The major issue I have is not one of making "pretty" fonts, but the fact that the standard fonts that you will have on a Windows machine do not include the Bengali glyphs.
To see the difference this makes, compare the BBC Hindi web site with the BBC Bengali site. If you have not installed any special fonts, then the Hindi site will work, while the Bengali site will not: the BBC even provides a font download page to get round this issue.
SIFR is not appropriate as a solution to this problem for three reasons:
1) It relies on a Flash player which people do not necessarily have installed or want.
2) It "degrades gracefully", but for Bengali there is no degrade option. If I degrade to Arial for example, I will see nothing but square boxes.
3) A final clincher: SIFR is not designed for site content. To quote Mike Davidson (on his beautiful site): "sIFR is a powerful tool. So powerful, in fact, that you can completely ruin a web page with it if you get overzealous and don't exercise restraint. Early on in development, a dude in Texas e-mailed me and asked me why his sIFR-ized page took 30 seconds to load. I looked at the page and he had replaced every single word with sIFR text... even complete paragraphs and 300-word passages. Do not do this please! sIFR is for headlines, pull quotes, and other small swaths of text. In other words, it is for display type -- type which accents the rest of the page. Body copy should remain browser text. Additionally, we recommend not replacing over about 10 blocks of text per page. A few more is fine, but once you get into the 50s or so, you'll notice a processor and speed hit.
The unfortunate thing is that the WEFT technology is Microsoft - and Firefox absolutely does not support it, nor does it appear to have any alternative. Well, too bad for Firefox I guess.....
yes sifr is alot more cross
yes sifr is alot more cross os/browser friendly which is why i suggested it because the amount of people that dont have flash is far far less then the people that weft wont work for, so 1 is not an issue (or well it is, but alot less then using weft will make it)

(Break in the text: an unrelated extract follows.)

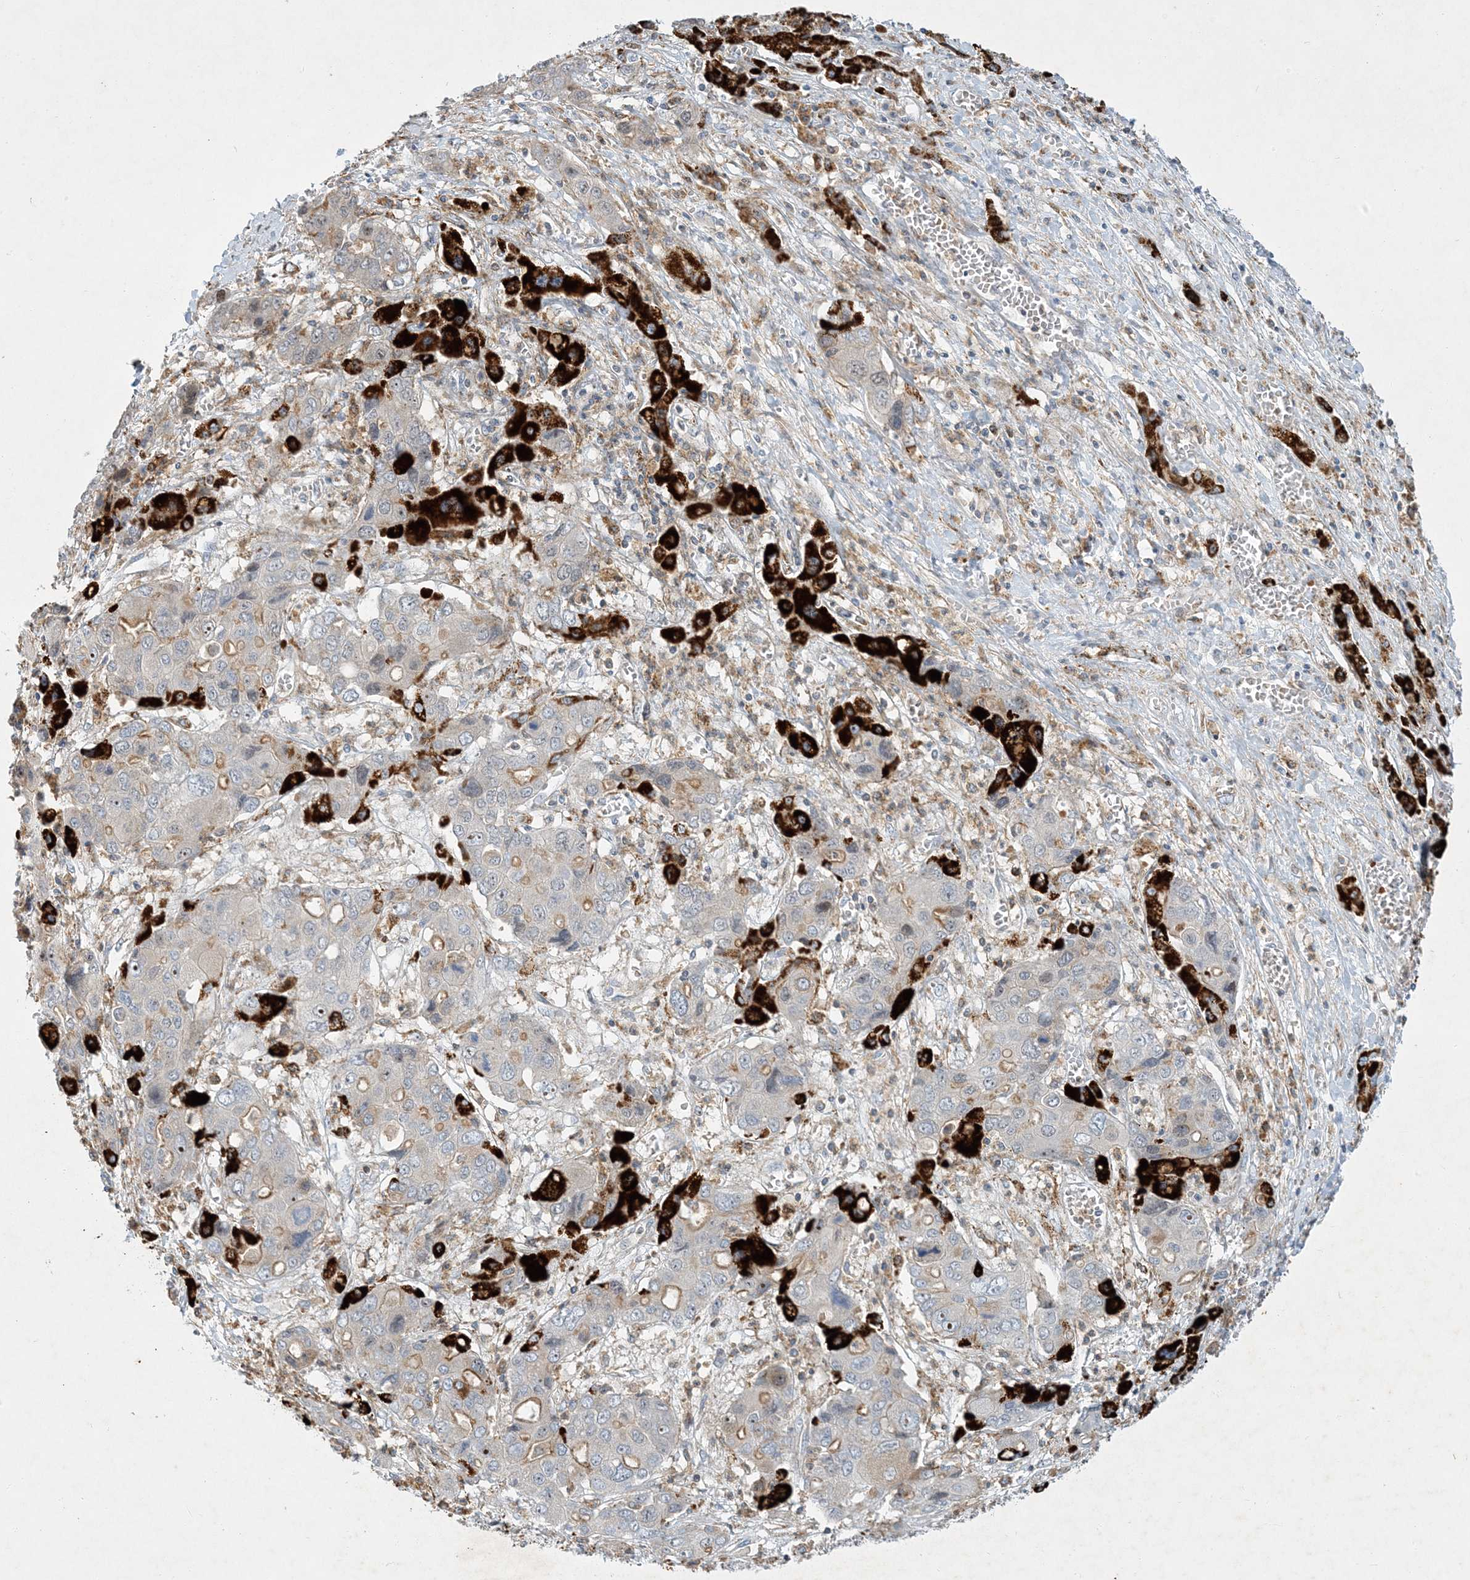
{"staining": {"intensity": "moderate", "quantity": "<25%", "location": "cytoplasmic/membranous"}, "tissue": "liver cancer", "cell_type": "Tumor cells", "image_type": "cancer", "snomed": [{"axis": "morphology", "description": "Cholangiocarcinoma"}, {"axis": "topography", "description": "Liver"}], "caption": "Cholangiocarcinoma (liver) stained for a protein (brown) displays moderate cytoplasmic/membranous positive positivity in about <25% of tumor cells.", "gene": "LTN1", "patient": {"sex": "male", "age": 67}}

2, i do agree upon to a certain point (see my css explanation further down), the number of people that would be affected by this would still be alot less then the number of people that wont get weft to work.
And you could always use the degrading ability of sifr to display a message explaining your situation and with links to the macromedia, flashplayer installation (which is just a few kb), you could also use that degrading ability to provide links to the font in question, and if you specify that font in your css, the ones that dont have flash and dont want to install it would only have to install your Bengali font and then see all the text content as it should be all thanks to how sifr degrades.
3. yes this is 100% true, however unless you´re loading alot of sifr files (swf files) per page, you will be able to load alot, and i do mean alot of text without it affecting performance.
So, is there any good solution for your problem, NO, there isnt, but sifr is the lesser "evil" of the two solutions you do have at your disposal.
Anyway, good luck with your project, but in the end of the day, sifr and weft is what you have to choose between.